National Archives Sends Founding Documents on Multi‑City Freedom Plane Tour for 250th Anniversary
The National Archives is sending some of the nation’s most important founding‑era records on a first‑of‑its‑kind 'Freedom Plane' tour starting Monday, March 2, 2026, as part of the United States’ 250th anniversary commemorations. Normally kept in tightly controlled vaults in Washington, D.C., items like the 1783 Treaty of Paris, the 1774 Articles of Association, 1778 Oaths of Allegiance signed by George Washington and Alexander Hamilton, a rare 1823 engraving of the Declaration of Independence and a draft U.S. Constitution with handwritten notes will travel by specially outfitted Boeing 737 to museums in at least eight cities, beginning at the National WWI Museum and Memorial in Kansas City. Admission to see the documents will be free, and early demand is strong, with Kansas City schools already booking visits for more than 5,000 students. The tour is one pillar of a crowded Semiquincentennial calendar that also includes mobile museums, a planned 'Great American State Fair' on the National Mall, and a White House‑backed 'Patriot Games' sports event featuring high‑school athletes and a UFC fight, coordinated between the congressionally chartered America 250 commission and the separate White House‑run Freedom 250 initiative. The overlapping efforts have already drawn some criticism in Washington as duplicative, but for local communities the traveling archives offer a rare chance to see primary documents that shaped the country without traveling to the capital.
📌 Key Facts
- The Freedom Plane tour begins March 2, 2026, departing Ronald Reagan Washington National Airport for Kansas City on a Boeing 737 carrying rare National Archives documents.
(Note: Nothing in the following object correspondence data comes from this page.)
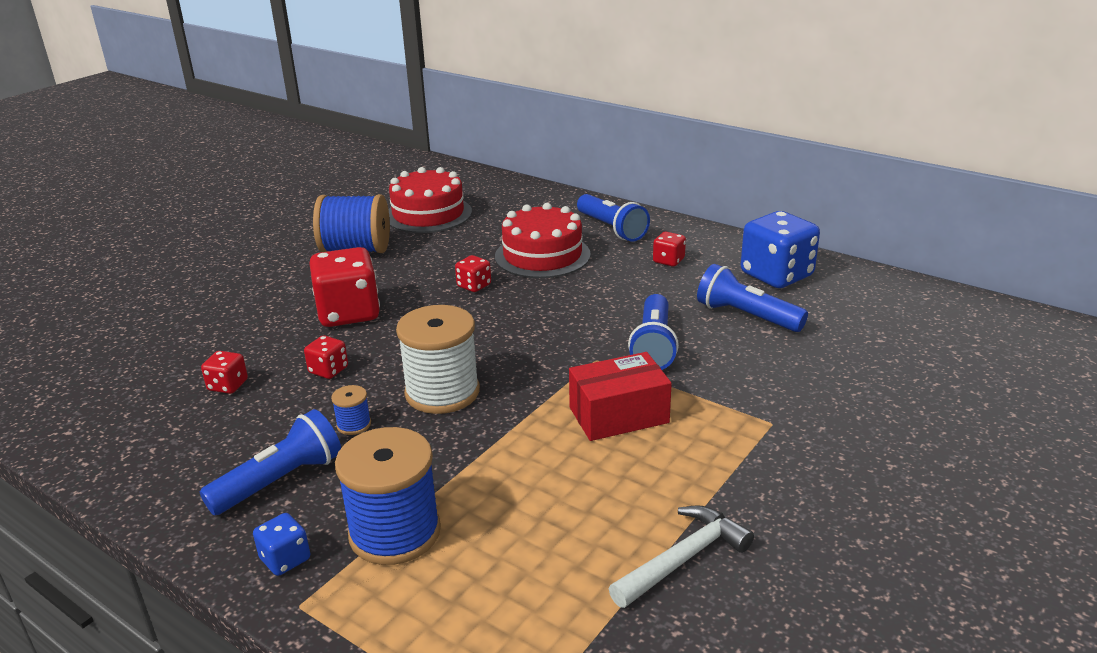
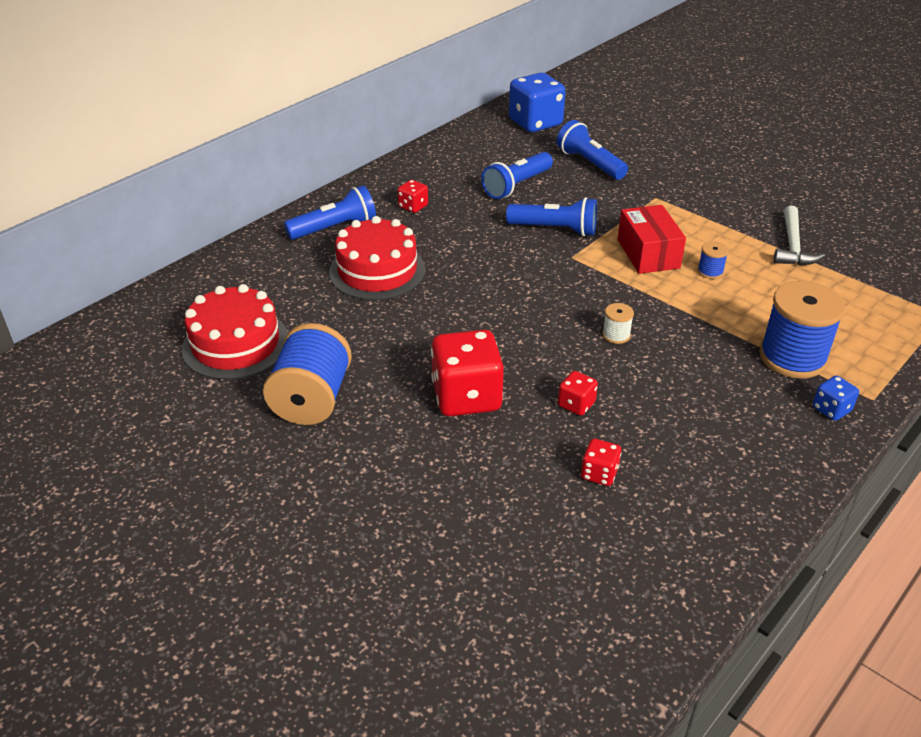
camera: 85 degrees left, 10 degrees up
blue flashlight [200,409,341,515] -> blue flashlight moved to [557,120,628,180]
blue spool [331,385,371,435] -> blue spool moved to [697,242,729,279]
white spool [396,305,480,414] -> white spool [602,303,634,344], size x0.44
red dice [455,255,491,292] -> none
white hammer [609,505,754,608] -> white hammer turned 135 degrees counterclockwise [774,205,825,265]
blue dice [741,211,820,288] -> blue dice moved to [509,73,566,132]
- Documents include the 1783 Treaty of Paris, the 1774 Articles of Association, 1778 Oaths of Allegiance signed by George Washington and Alexander Hamilton, a draft Constitution with handwritten notes, and an 1823 engraved Declaration of Independence.
- Planned museum stops include Kansas City, Atlanta, Los Angeles, Houston, Denver, Miami, Dearborn (Michigan), and Seattle, with free public access and heavy school interest.
- The tour is part of a broader Semiquincentennial effort split between the congressionally chartered America 250 commission and the White House’s Freedom 250 initiative, which also features a proposed 'Patriot Games' and UFC event at the White House.